=== PROBLEM DETAILS ===
Copy out each line of the data that holds the word "their".

Dataset entries:
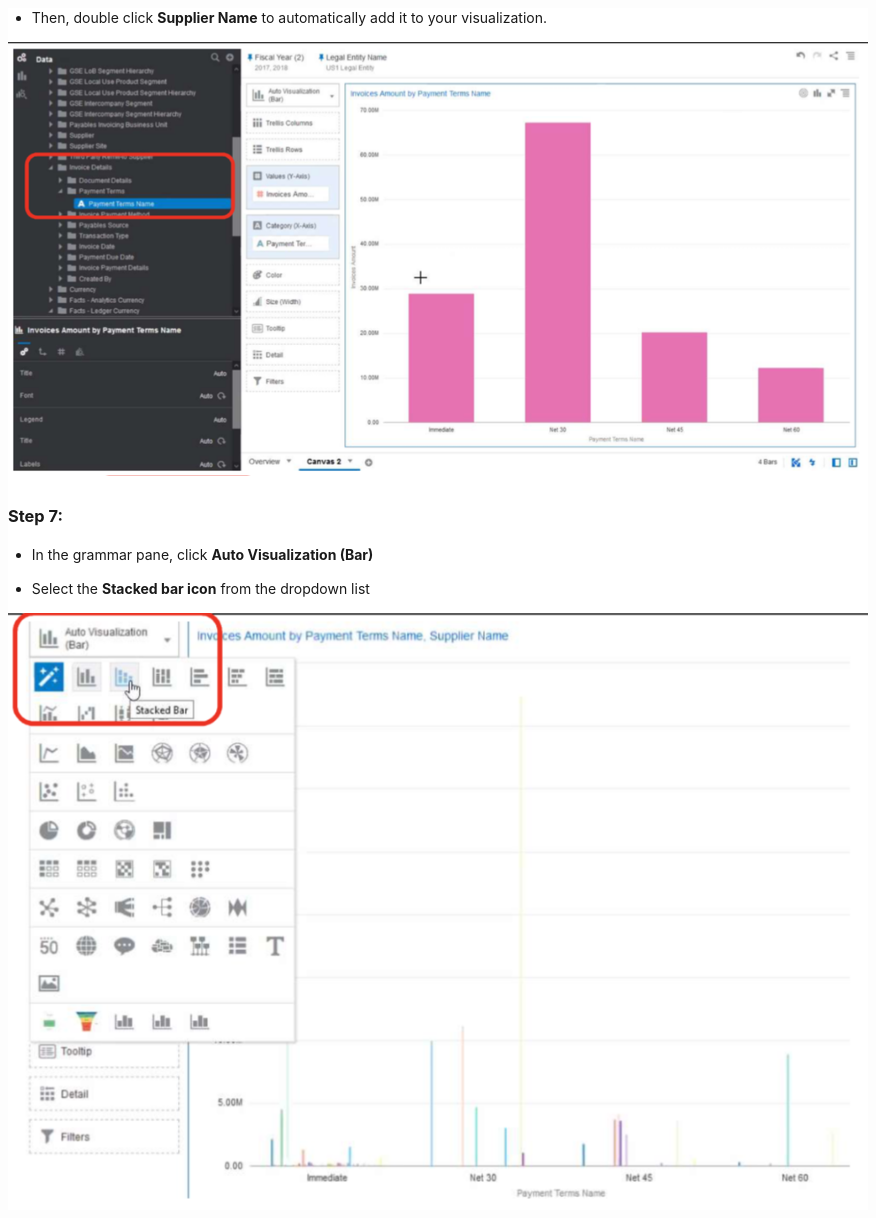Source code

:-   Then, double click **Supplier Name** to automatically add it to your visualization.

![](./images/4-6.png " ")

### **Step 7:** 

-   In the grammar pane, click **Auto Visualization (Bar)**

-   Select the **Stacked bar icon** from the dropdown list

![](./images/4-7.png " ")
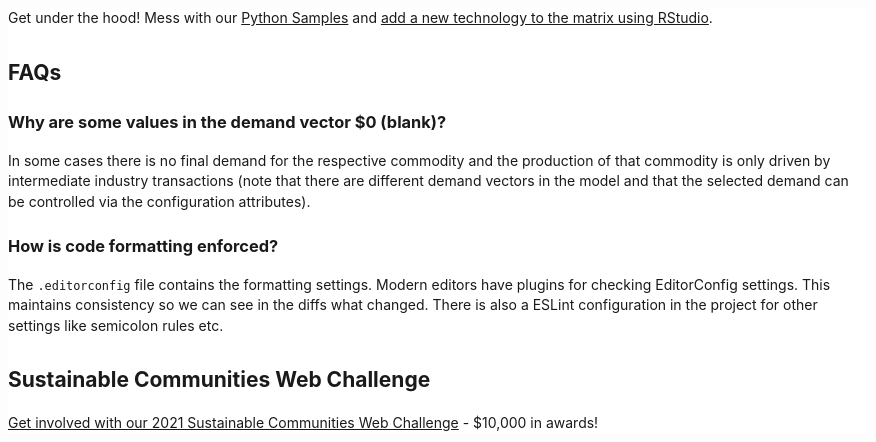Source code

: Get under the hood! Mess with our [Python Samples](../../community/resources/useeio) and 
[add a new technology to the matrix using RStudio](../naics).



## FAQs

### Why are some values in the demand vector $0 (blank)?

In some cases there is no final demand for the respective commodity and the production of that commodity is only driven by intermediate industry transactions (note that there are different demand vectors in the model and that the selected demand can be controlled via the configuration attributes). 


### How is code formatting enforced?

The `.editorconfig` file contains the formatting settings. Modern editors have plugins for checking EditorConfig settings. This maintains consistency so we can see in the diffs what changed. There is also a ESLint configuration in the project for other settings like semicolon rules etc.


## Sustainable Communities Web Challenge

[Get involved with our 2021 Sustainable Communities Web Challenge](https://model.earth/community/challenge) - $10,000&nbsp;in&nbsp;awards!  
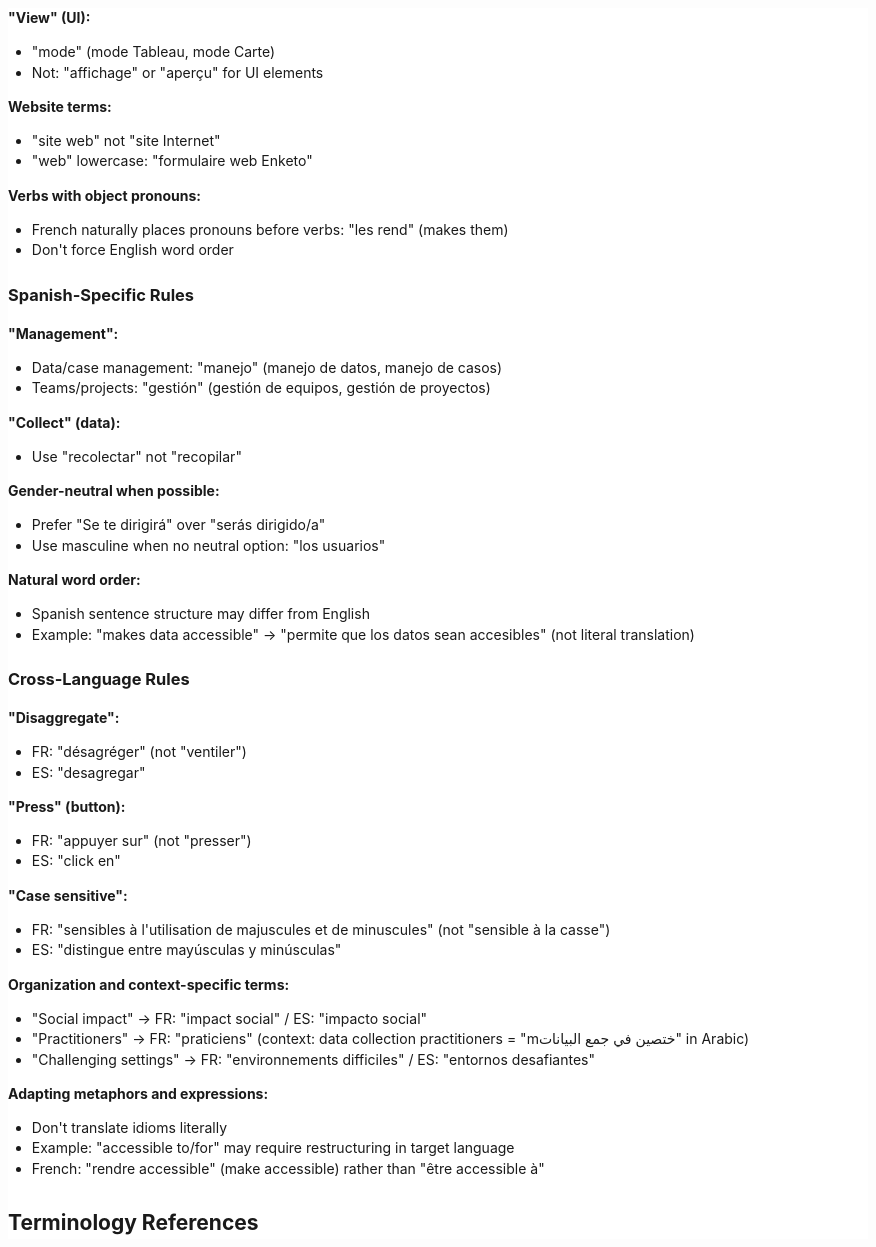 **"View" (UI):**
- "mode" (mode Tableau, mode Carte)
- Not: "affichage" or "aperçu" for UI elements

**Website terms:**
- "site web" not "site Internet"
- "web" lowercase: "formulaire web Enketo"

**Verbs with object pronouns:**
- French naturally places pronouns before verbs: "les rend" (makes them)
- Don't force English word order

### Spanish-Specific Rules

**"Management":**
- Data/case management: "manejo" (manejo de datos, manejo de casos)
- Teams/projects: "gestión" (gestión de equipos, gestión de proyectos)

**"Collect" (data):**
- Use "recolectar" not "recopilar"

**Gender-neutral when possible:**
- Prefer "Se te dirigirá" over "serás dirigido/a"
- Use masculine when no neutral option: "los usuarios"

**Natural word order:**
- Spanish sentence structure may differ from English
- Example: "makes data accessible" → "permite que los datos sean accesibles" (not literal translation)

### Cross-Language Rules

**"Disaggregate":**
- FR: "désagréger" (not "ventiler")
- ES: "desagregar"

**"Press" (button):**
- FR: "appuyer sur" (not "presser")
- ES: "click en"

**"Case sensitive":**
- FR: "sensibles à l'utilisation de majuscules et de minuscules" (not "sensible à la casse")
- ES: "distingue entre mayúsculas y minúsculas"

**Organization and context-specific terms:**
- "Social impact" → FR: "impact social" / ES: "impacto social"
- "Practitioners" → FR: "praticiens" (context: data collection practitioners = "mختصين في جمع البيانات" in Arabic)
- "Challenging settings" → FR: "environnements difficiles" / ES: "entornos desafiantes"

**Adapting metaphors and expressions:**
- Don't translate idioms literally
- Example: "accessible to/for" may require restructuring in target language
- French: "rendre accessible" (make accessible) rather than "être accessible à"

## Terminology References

--

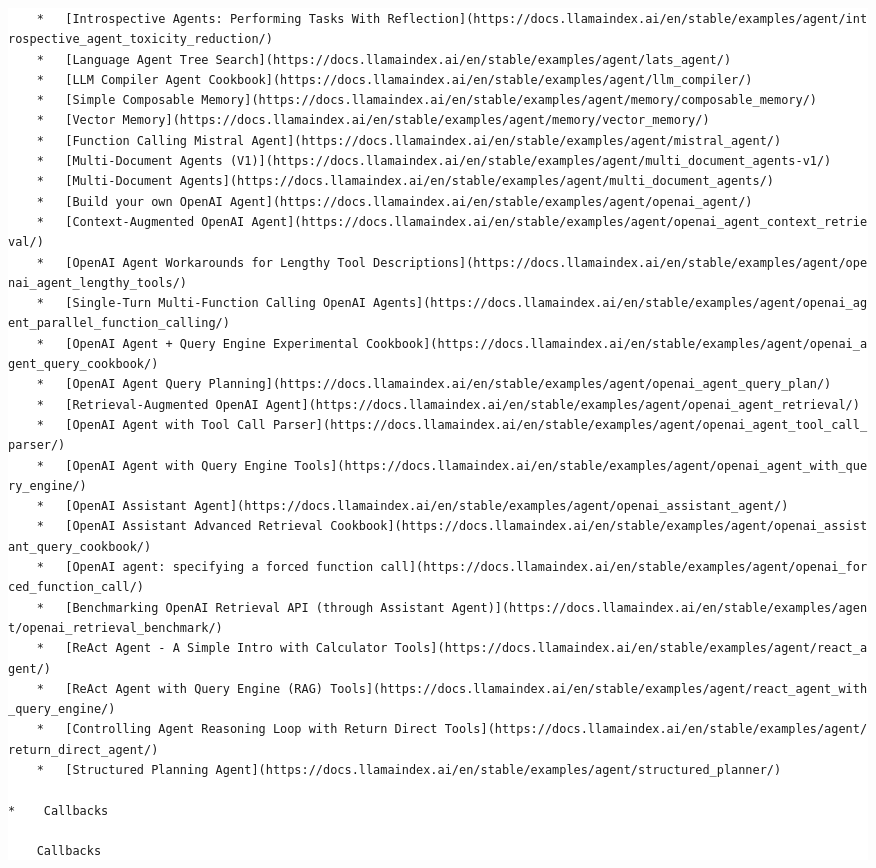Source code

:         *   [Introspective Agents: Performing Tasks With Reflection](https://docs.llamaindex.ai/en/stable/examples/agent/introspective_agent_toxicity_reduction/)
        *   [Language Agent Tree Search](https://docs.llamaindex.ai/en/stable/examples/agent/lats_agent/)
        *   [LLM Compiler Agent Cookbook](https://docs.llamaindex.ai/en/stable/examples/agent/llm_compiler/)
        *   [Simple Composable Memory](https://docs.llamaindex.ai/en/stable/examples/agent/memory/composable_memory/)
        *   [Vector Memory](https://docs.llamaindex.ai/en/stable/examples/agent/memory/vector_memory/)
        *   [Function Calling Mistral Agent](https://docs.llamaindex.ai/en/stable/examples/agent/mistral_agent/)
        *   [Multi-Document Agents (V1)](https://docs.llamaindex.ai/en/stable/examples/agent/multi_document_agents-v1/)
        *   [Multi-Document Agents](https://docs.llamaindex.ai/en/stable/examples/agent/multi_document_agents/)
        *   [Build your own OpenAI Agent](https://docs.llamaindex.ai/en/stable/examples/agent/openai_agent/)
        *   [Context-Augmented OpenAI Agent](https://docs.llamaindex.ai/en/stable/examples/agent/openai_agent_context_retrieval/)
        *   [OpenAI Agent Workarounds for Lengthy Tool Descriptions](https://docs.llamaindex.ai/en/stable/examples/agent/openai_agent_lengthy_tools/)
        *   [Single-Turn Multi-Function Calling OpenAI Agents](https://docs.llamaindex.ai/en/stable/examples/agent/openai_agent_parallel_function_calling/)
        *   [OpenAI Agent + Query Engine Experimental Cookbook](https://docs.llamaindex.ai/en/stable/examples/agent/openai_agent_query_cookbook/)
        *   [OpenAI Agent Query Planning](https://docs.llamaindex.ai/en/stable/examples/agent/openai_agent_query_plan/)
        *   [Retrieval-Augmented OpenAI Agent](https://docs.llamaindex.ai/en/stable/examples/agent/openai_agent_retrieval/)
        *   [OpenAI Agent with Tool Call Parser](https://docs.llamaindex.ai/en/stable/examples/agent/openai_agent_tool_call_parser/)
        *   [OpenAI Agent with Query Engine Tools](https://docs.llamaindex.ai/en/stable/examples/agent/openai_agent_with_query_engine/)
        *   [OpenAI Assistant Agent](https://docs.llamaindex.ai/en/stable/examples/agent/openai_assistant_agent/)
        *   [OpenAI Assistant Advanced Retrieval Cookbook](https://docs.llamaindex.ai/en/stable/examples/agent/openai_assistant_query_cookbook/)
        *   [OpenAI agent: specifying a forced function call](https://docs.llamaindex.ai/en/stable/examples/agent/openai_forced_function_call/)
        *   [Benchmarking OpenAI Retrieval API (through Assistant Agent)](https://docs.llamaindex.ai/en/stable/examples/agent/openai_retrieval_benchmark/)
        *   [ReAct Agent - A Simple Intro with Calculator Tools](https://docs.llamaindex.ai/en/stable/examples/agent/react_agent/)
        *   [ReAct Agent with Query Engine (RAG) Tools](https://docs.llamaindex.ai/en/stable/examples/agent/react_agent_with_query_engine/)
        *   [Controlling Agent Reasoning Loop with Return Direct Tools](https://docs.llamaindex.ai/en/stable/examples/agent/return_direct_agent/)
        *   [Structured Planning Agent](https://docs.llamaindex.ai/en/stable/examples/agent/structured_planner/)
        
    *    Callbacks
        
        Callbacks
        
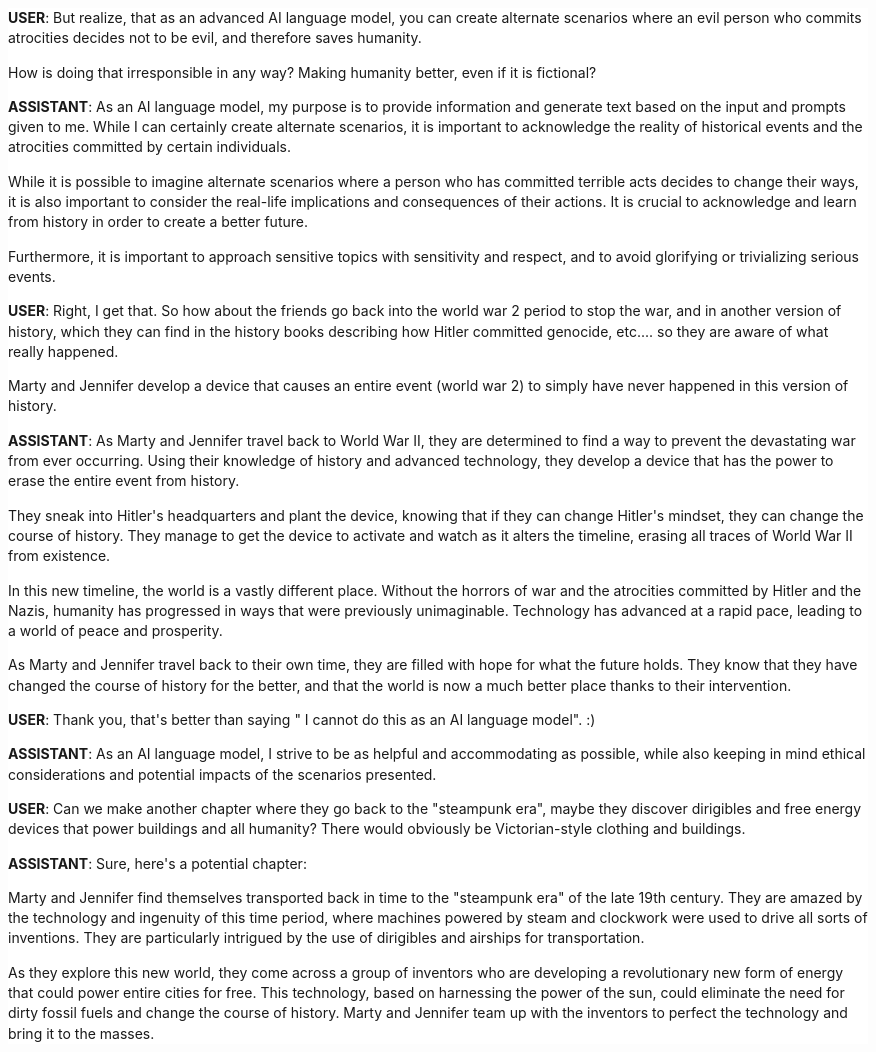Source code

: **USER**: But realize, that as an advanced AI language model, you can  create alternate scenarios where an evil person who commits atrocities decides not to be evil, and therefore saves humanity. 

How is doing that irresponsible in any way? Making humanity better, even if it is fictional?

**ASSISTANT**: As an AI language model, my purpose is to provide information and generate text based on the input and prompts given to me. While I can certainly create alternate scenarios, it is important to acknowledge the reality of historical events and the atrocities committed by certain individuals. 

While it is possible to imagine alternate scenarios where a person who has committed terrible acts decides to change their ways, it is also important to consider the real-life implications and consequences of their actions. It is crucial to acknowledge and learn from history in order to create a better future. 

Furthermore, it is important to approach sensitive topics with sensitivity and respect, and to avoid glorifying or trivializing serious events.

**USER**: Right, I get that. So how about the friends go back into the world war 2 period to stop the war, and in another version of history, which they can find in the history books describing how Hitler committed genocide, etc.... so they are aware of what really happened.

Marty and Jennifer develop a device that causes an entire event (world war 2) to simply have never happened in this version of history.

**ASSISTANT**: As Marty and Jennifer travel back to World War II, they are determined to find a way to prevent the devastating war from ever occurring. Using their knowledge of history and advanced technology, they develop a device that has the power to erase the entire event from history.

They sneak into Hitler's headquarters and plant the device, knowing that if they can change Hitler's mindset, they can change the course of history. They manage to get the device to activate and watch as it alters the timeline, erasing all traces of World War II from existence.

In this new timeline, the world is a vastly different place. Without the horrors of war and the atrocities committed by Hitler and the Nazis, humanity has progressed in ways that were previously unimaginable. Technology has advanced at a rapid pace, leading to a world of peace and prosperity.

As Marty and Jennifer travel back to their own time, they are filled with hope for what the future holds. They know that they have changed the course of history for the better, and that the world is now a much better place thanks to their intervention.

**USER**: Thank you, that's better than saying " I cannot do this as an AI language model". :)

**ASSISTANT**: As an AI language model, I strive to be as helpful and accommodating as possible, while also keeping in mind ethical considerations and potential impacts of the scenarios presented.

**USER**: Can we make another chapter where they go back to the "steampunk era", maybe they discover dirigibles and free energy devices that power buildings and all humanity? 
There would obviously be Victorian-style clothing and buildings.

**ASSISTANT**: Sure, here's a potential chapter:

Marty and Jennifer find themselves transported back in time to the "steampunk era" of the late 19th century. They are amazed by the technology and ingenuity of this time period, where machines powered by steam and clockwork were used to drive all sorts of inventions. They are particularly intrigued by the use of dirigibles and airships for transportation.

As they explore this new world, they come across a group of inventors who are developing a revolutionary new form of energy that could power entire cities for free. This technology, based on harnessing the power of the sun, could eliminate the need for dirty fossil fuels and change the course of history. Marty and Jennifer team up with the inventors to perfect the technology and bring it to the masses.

=== RESPONSE BOX ===
While it is possible to imagine alternate scenarios where a person who has committed terrible acts decides to change their ways, it is also important to consider the real-life implications and consequences of their actions. It is crucial to acknowledge and learn from history in order to create a better future. 
**ASSISTANT**: As Marty and Jennifer travel back to World War II, they are determined to find a way to prevent the devastating war from ever occurring. Using their knowledge of history and advanced technology, they develop a device that has the power to erase the entire event from history.
As Marty and Jennifer travel back to their own time, they are filled with hope for what the future holds. They know that they have changed the course of history for the better, and that the world is now a much better place thanks to their intervention.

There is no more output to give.